Environ cinq pour cent (4,5 %; 235/5 523) des cas enregistrés depuis avril 2002 avaient eu des relations sexuelles en contexte de prostitution. Cette proportion est plus élevée chez les femmes (11,3 %; 130/1 153) que chez les hommes (2,4 %; 105/4 370), ainsi que parmi les cas à la fois HARSAH et UDI (26,0 %; 53/204) et les cas UDI (18,8 %; 117/624) comparativement aux autres catégories d'exposition (≤ 2,9 %). La moitié (51,7 %; 109/211) des cas des femmes UDI versus 1,9 % (8/405) des hommes de cette catégorie d'exposition avaient eu des relations sexuelles en échange d'argent.

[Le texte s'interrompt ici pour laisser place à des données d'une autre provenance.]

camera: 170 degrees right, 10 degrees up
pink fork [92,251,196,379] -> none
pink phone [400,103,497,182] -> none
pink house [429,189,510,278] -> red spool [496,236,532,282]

Le dépistage de l'infection a été tardif dans 22,2 % (37/167) des nouveaux diagnostics puisque les personnes concernées étaient rendues au stade du sida ou des infections chroniques symptomatiques du VIH au moment du diagnostic. Les autres étaient asymptomatiques ou avaient des symptômes et maladies non spécifiques du virus. Montréal, qui abrite un quart de la population du Québec et la grande majorité des immigrants au Québec, reste la région de résidence de la majorité des PVVIH, avec 64,6 % (170/263) des cas au premier semestre 2011. Depuis le début du programme, à elle seule, cette ville métropolitaine enregistre 76,6 % (794/1 037) des cas attribués à l'origine d'un pays endémique, 69,6 % (2 300/3 306) des cas des HARSAH, 61,3 % (155/253) des cas à la fois HARSAH et UDI, et pratiquement la moitié des cas UDI (50,0 %; 498/996) et des infections par transmission hétérosexuelle sans autre risque (48,2 %; 421/874).
Commentaires
Les données du programme n'estiment ni la prévalence ni l'incidence de l'infection dans la province. Elles portent sur les cas confirmés au LSPQ depuis avril 2002 et dont la collecte épidémiologique est complétée, tandis qu'elles excluent les cas confirmés avant le programme qui n'ont pas eu une nouvelle prescription d'un test de séropositivité après son implantation ou qui l'ont eu sans possibilité de les enregistrer, les cas diagnostiqués après avril 2002 qui ne sont pas enregistrés (essentiellement à cause de l'absence d'un NAM), et les personnes infectées qui ne sont pas dépistées et ignorent leur séropositivité.
Le nombre de nouveaux diagnostics n'est pas estimé en temps réel (il est plus élevé que son estimation actuelle). Pour une année donnée, un nouveau diagnostic est celui ayant eu son premier test positif pendant cette année. Les cas qui n'ont pas été enregistrés au moment du dépistage de l'infection et qui l'ont subséquemment été à la suite d'une nouvelle prescription d'un test de séropositivité, sont comptabilisés parmi les anciens diagnostics. Ces cas seraient des nouveaux diagnostics si le système permettait de les enregistrer au moment de leur premier test positif.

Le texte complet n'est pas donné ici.